Accattone (1961)
"Alle prese col nuovo linguaggio, spinto anche « da una specie di rabbioso capriccio nei confronti di registi e produttori » e da « il desiderio di veder realizzati fatti, persone, scene » come immaginati durante la fase della scrittura, Pasolini saccheggia la storia dell’arte e la fa confluire nel magma cinematografico. E saccheggia anche la storia della musica.
Accattone si apre con il coro finale della "Passione secondo Matteo" di Bach, le cui note, cariche di quel profondo senso di morte che risuona sordo per tutto lo scorrere del film, introducono e accompagnano i titoli di testa, caratterizzati dalla stessa semplicità e austerità che qualifica lo stile di ripresa pasoliniano. I titoli di testa dei primi film del poeta di Casarsa rimandano al mondo letterario: infatti la grafica di presentazione utilizzata per il titolo, i nomi degli attori, del regista e tutti i partecipanti alla realizzazione dell’opera, rispecchia quella che troviamo all’interno di un volume; le dissolvenze accentuano poi la sensazione tattile del passaggio della carta tra le dita.

= = =

Prosegui il testo su Accattone di Pasolini partendo dalla frase successiva all'ultima riportata.

Voci di dati estratti:
= = =

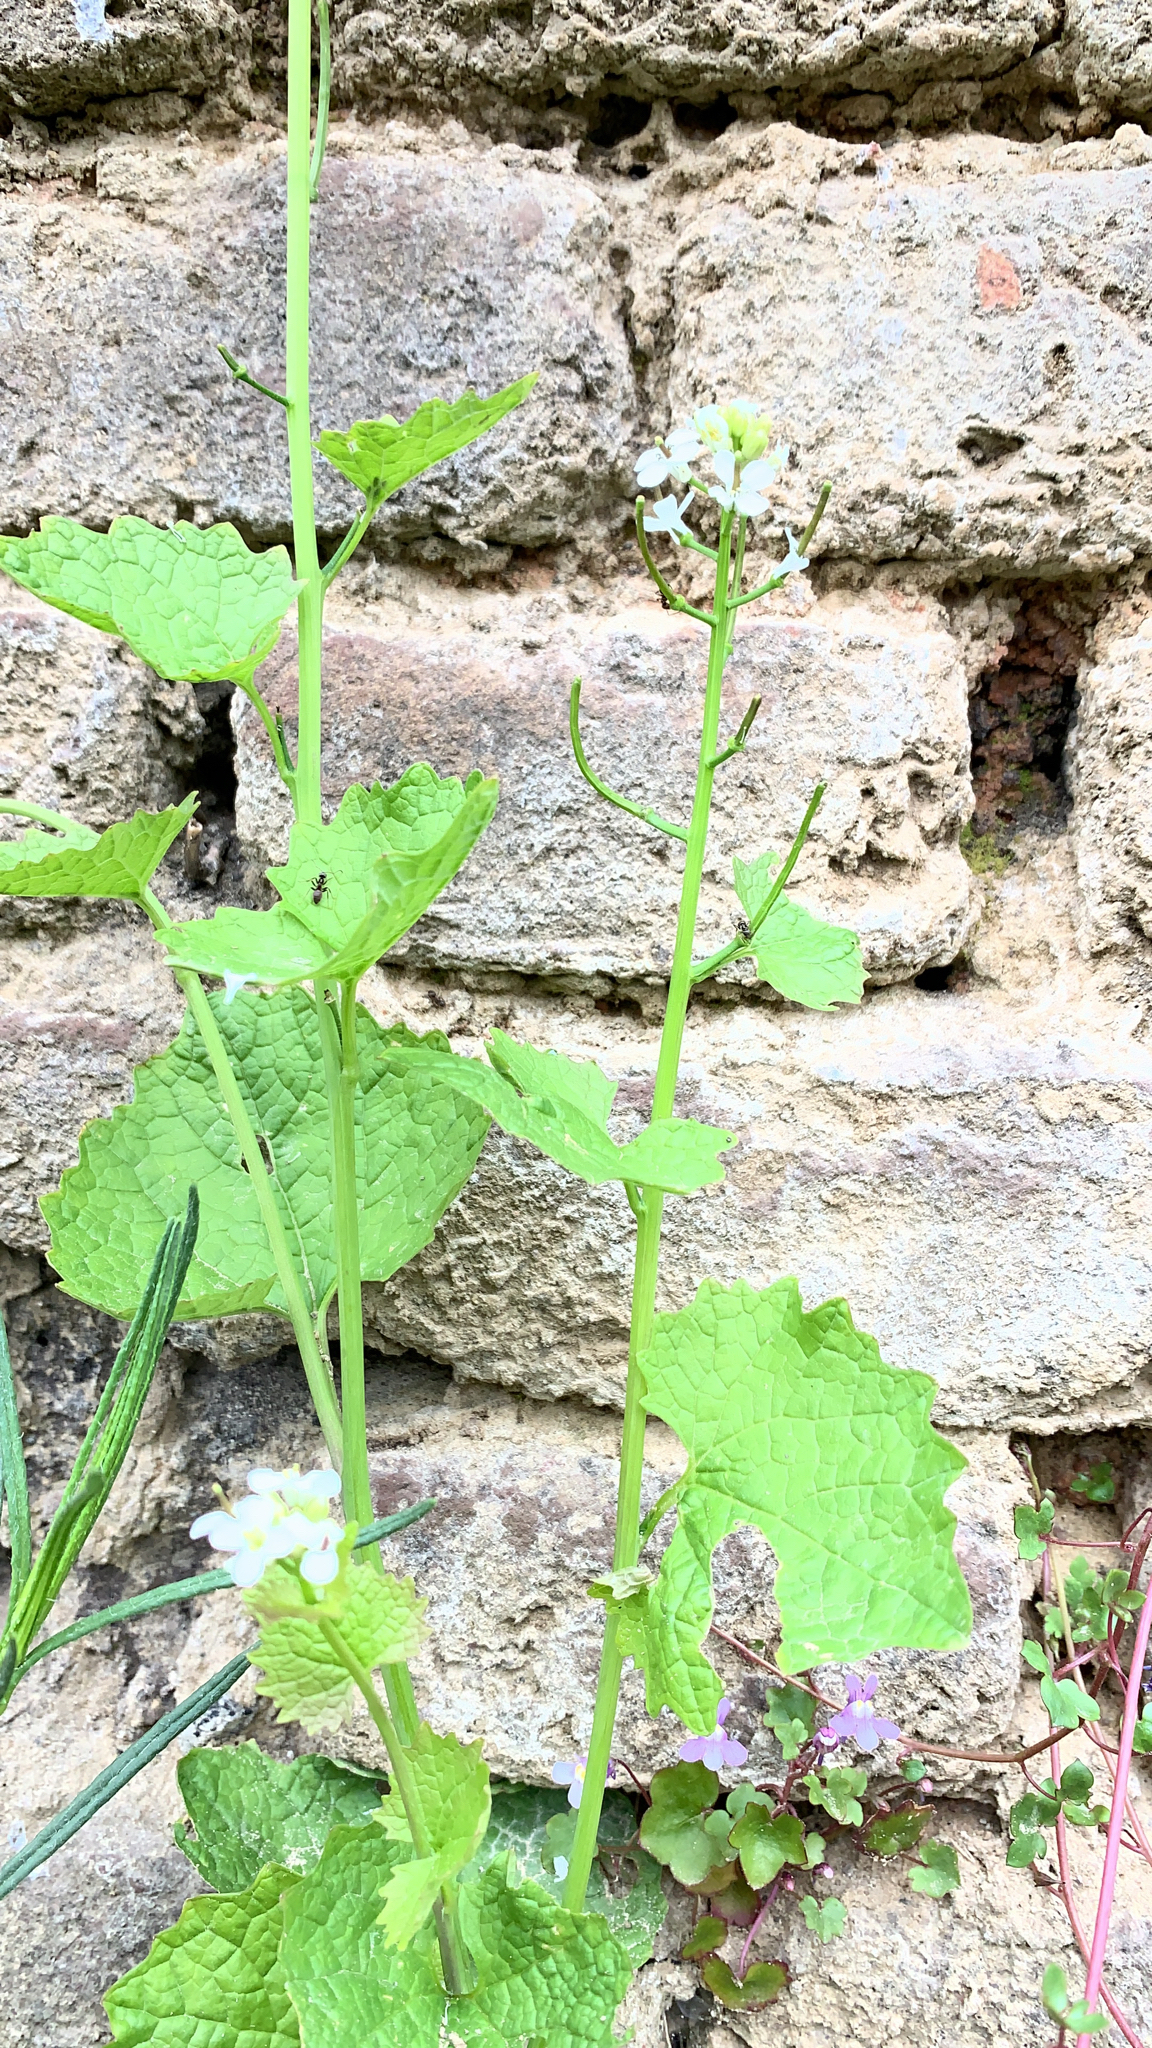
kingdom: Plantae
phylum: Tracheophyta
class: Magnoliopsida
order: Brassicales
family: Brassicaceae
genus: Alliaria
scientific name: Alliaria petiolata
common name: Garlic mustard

= = =

Problema risolto –
E, proprio come in un volume, la prima immagine è preceduta da una citazione introduttiva, nel caso di Accattone una citazione dantesca, diretto essudato del mondo letterario da cui Pasolini deriva e del quale fa indubbiamente parte. Ed è proprio una dissolvenza incrociata, pagina dopo pagina, ad immettere lo spettatore nel vivo della vicenda.
Un piano fisso e frontale presenta lo Scucchia, borgataro romano, prelevato da quel microcosmo che secoli prima aveva affascinato Caravaggio, faccia bruciata e mazzo di fiori tra le mani. Lo Scucchia, viso solcato dal sole rovente come calce e dalla fame, diffidente sorriso sdentato e sguardo acquoso, si rivolge ad una « batteria di sbragati sulle seggiolette cotte dal sole di un baretto della Maranella », intonando le prime parole di quel canto funebre che risuonerà per tutto il film: Ecco la fine del mondo!"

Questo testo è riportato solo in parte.